There bread soup it’s a soup made from bread, cannellini beans, zucchini and others vegetables more typically autumn and winter. It turns out to be an excellent idea to bring to the table a single, healthy and balanced dish.
Ingrediants
- stale bread cut into thin slices
- 500 g of cannellini beans
- 1 bunch of chard
- 1 savoy cabbage (or a black cabbage)
- 2 or 3 carrots
- 2 medium potatoes
- 1 or 2 courgettes
- 1 onion
- 1 stick of celery
- extra virgin olive oil
- salt
- pepper
How to prepare: Bread soup
There bread soup it’s a soup made from bread, beans, courgettes and others more typically autumn and winter vegetables. It’s a great idea to bring a healthy and balanced single dish, and certainly rewarding.
The recipe is inspired by the ribollita: the most famous Tuscan soup, after being assembled with bread it must rest for 4-5 hours and then be reheated. The bread soup is ready immediately. Even this soup bets, in terms of flavor, on the combination of legumes with the vegetables.
A winning combination, also from a nutritional point of view, which we find in many other proposals where, in a single course, we find the proteins of legumes, more filling and less caloric than those of meat, and a good quantity of vegetables. As in the cabbage and bean soup, in the black cabbage soup and in the legume and chicory soup.
Bread soup by the way is a cheap dish And easy to make (especially if, instead of dried beans, you use canned ones), which hides the secret of its good flavor in its simplicity.
OTHER TASTY RECIPES: Black cabbage soup with Tuscan bread, Savoy cabbage soup, Lentil and mushroom soup
- Execution
- easy
- Preparation time
- 20 min
- Cooking time
-
2h and 40 min
- Portions
-
6
- Total time
-
3h
How to prepare: Bread soup


To prepare the bread soup, start by cooking the cannellini beans for more or less 40 minutes. In a pan, heat three tablespoons of oil, add the chopped onion, celery and chopped carrots, diced potatoes and, lastly, sliced courgettes.


Cook for about 30 minutes, add salt and add the chard and cabbage cut into strips, leave to flavor for a few minutes, cover and continue cooking. Meanwhile, purée half of the boiled beans and add the purée to the vegetables and all the bean broth.

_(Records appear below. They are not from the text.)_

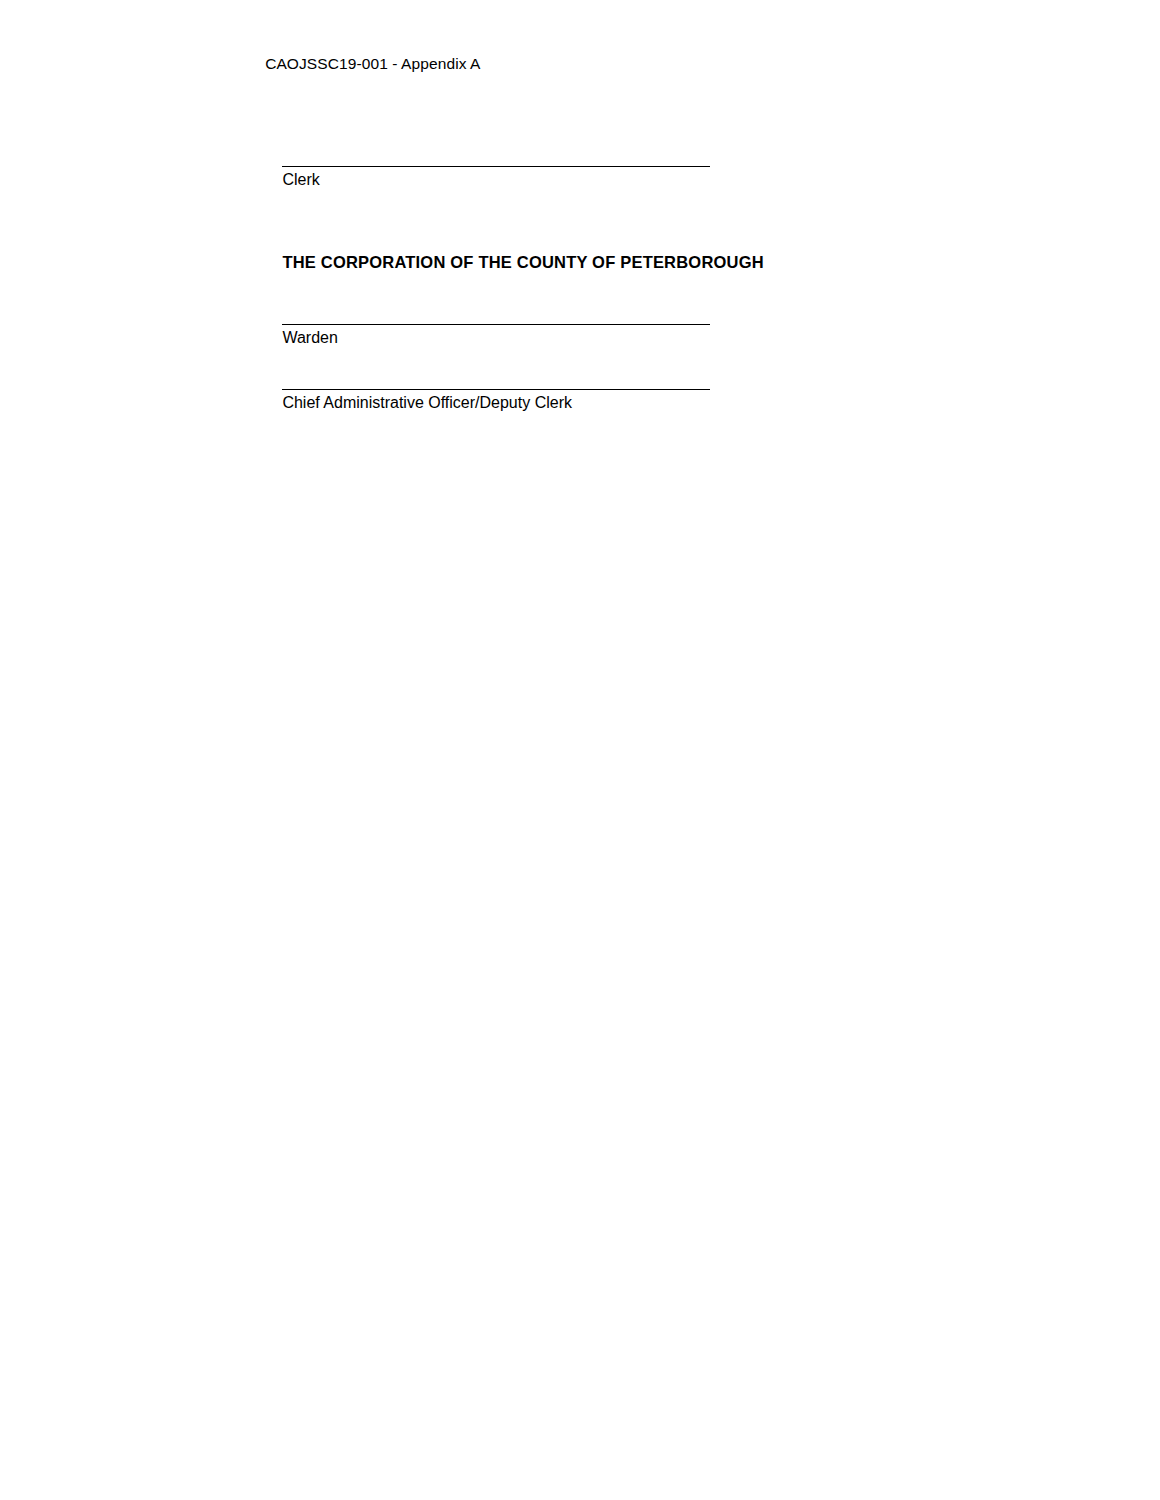CAOJSSC19-001 - Appendix A
Clerk
THE CORPORATION OF THE COUNTY OF PETERBOROUGH
Warden
Chief Administrative Officer/Deputy Clerk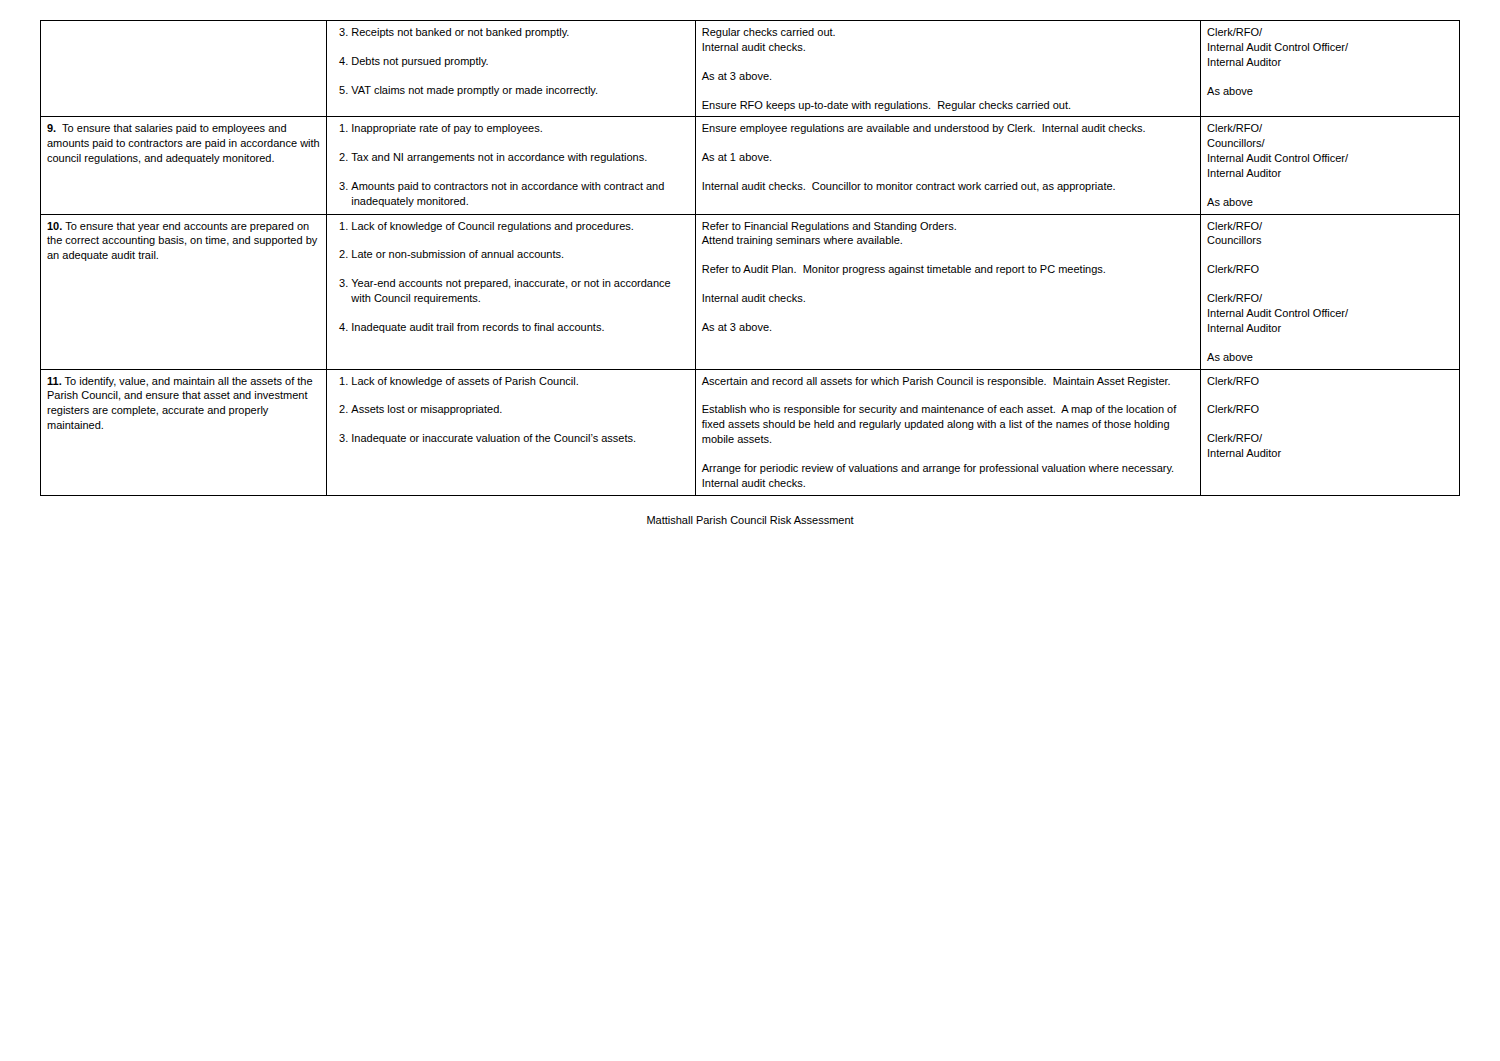| | Receipts not banked or not banked promptly. Debts not pursued promptly. VAT claims not made promptly or made incorrectly. | Regular checks carried out. Internal audit checks. As at 3 above. Ensure RFO keeps up-to-date with regulations. Regular checks carried out. | Clerk/RFO/ Internal Audit Control Officer/ Internal Auditor As above |
| 9. To ensure that salaries paid to employees and amounts paid to contractors are paid in accordance with council regulations, and adequately monitored. | Inappropriate rate of pay to employees. Tax and NI arrangements not in accordance with regulations. Amounts paid to contractors not in accordance with contract and inadequately monitored. | Ensure employee regulations are available and understood by Clerk. Internal audit checks. As at 1 above. Internal audit checks. Councillor to monitor contract work carried out, as appropriate. | Clerk/RFO/ Councillors/ Internal Audit Control Officer/ Internal Auditor As above |
| 10. To ensure that year end accounts are prepared on the correct accounting basis, on time, and supported by an adequate audit trail. | Lack of knowledge of Council regulations and procedures. Late or non-submission of annual accounts. Year-end accounts not prepared, inaccurate, or not in accordance with Council requirements. Inadequate audit trail from records to final accounts. | Refer to Financial Regulations and Standing Orders. Attend training seminars where available. Refer to Audit Plan. Monitor progress against timetable and report to PC meetings. Internal audit checks. As at 3 above. | Clerk/RFO/ Councillors Clerk/RFO Clerk/RFO/ Internal Audit Control Officer/ Internal Auditor As above |
| 11. To identify, value, and maintain all the assets of the Parish Council, and ensure that asset and investment registers are complete, accurate and properly maintained. | Lack of knowledge of assets of Parish Council. Assets lost or misappropriated. Inadequate or inaccurate valuation of the Council’s assets. | Ascertain and record all assets for which Parish Council is responsible. Maintain Asset Register. Establish who is responsible for security and maintenance of each asset. A map of the location of fixed assets should be held and regularly updated along with a list of the names of those holding mobile assets. Arrange for periodic review of valuations and arrange for professional valuation where necessary. Internal audit checks. | Clerk/RFO Clerk/RFO Clerk/RFO/ Internal Auditor |
Mattishall Parish Council Risk Assessment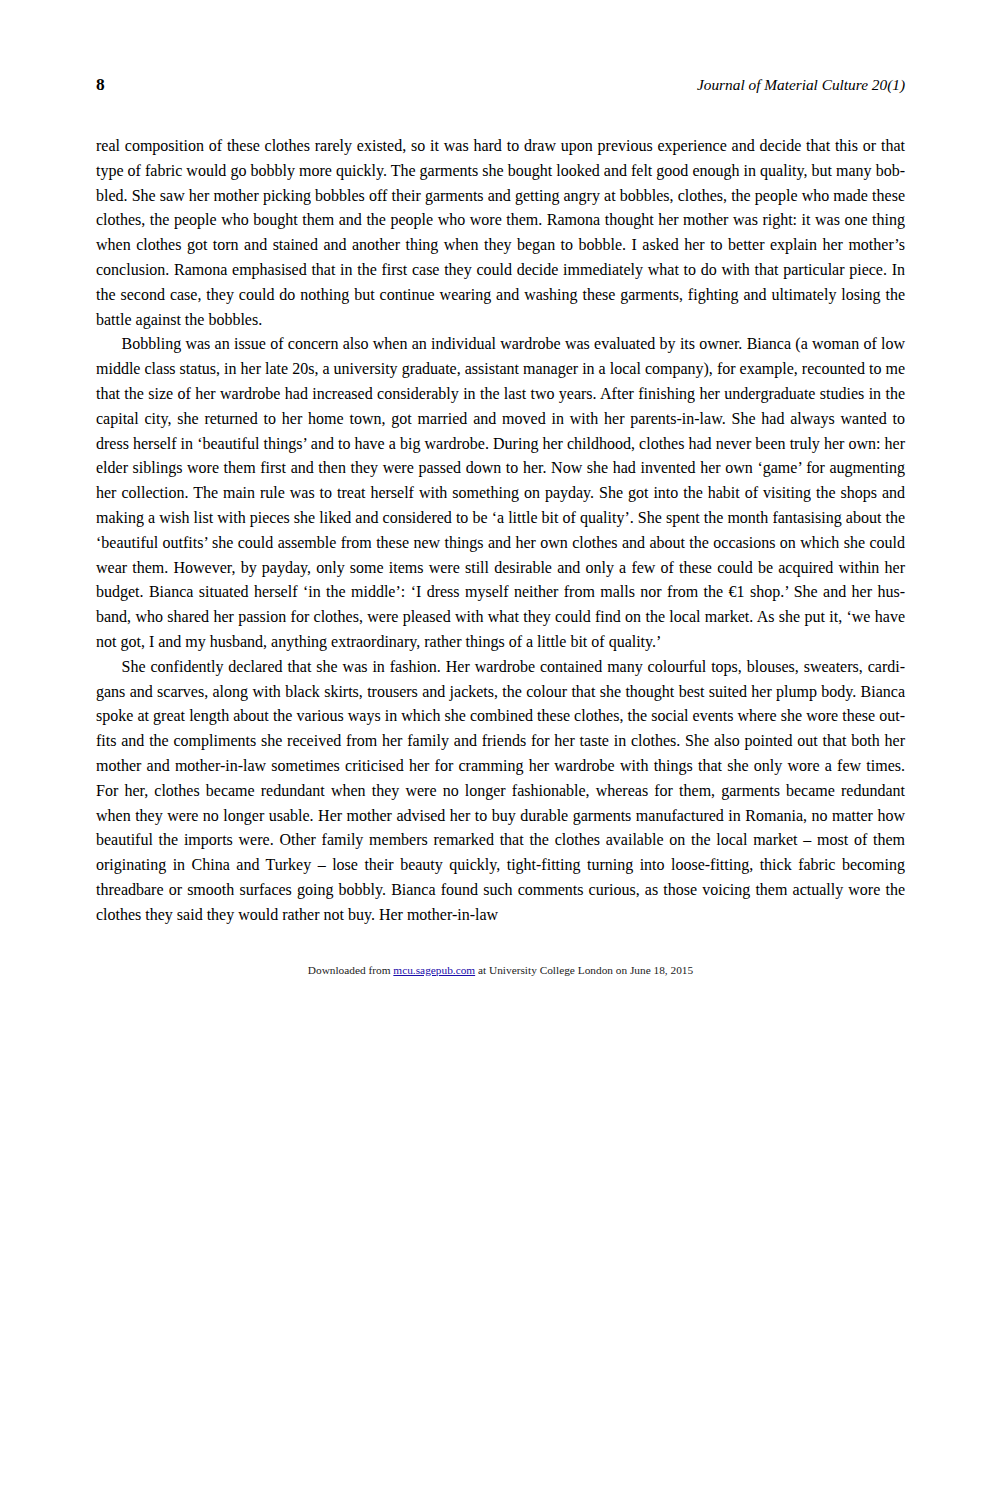8 Journal of Material Culture 20(1)
real composition of these clothes rarely existed, so it was hard to draw upon previous experience and decide that this or that type of fabric would go bobbly more quickly. The garments she bought looked and felt good enough in quality, but many bobbled. She saw her mother picking bobbles off their garments and getting angry at bobbles, clothes, the people who made these clothes, the people who bought them and the people who wore them. Ramona thought her mother was right: it was one thing when clothes got torn and stained and another thing when they began to bobble. I asked her to better explain her mother’s conclusion. Ramona emphasised that in the first case they could decide immediately what to do with that particular piece. In the second case, they could do nothing but continue wearing and washing these garments, fighting and ultimately losing the battle against the bobbles.
Bobbling was an issue of concern also when an individual wardrobe was evaluated by its owner. Bianca (a woman of low middle class status, in her late 20s, a university graduate, assistant manager in a local company), for example, recounted to me that the size of her wardrobe had increased considerably in the last two years. After finishing her undergraduate studies in the capital city, she returned to her home town, got married and moved in with her parents-in-law. She had always wanted to dress herself in ‘beautiful things’ and to have a big wardrobe. During her childhood, clothes had never been truly her own: her elder siblings wore them first and then they were passed down to her. Now she had invented her own ‘game’ for augmenting her collection. The main rule was to treat herself with something on payday. She got into the habit of visiting the shops and making a wish list with pieces she liked and considered to be ‘a little bit of quality’. She spent the month fantasising about the ‘beautiful outfits’ she could assemble from these new things and her own clothes and about the occasions on which she could wear them. However, by payday, only some items were still desirable and only a few of these could be acquired within her budget. Bianca situated herself ‘in the middle’: ‘I dress myself neither from malls nor from the €1 shop.’ She and her husband, who shared her passion for clothes, were pleased with what they could find on the local market. As she put it, ‘we have not got, I and my husband, anything extraordinary, rather things of a little bit of quality.’
She confidently declared that she was in fashion. Her wardrobe contained many colourful tops, blouses, sweaters, cardigans and scarves, along with black skirts, trousers and jackets, the colour that she thought best suited her plump body. Bianca spoke at great length about the various ways in which she combined these clothes, the social events where she wore these outfits and the compliments she received from her family and friends for her taste in clothes. She also pointed out that both her mother and mother-in-law sometimes criticised her for cramming her wardrobe with things that she only wore a few times. For her, clothes became redundant when they were no longer fashionable, whereas for them, garments became redundant when they were no longer usable. Her mother advised her to buy durable garments manufactured in Romania, no matter how beautiful the imports were. Other family members remarked that the clothes available on the local market – most of them originating in China and Turkey – lose their beauty quickly, tight-fitting turning into loose-fitting, thick fabric becoming threadbare or smooth surfaces going bobbly. Bianca found such comments curious, as those voicing them actually wore the clothes they said they would rather not buy. Her mother-in-law
Downloaded from mcu.sagepub.com at University College London on June 18, 2015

Simmer for as long as possible, then add the remaining whole beans. In all, cooking will take more or less 2 hours. In a tureen, arrange the bread in layers alternating them with the vegetable soup. Let it rest for the time necessary for the bread to get completely wet.

Distribute the soup on plates, complete with a sprinkle of pepper and serve.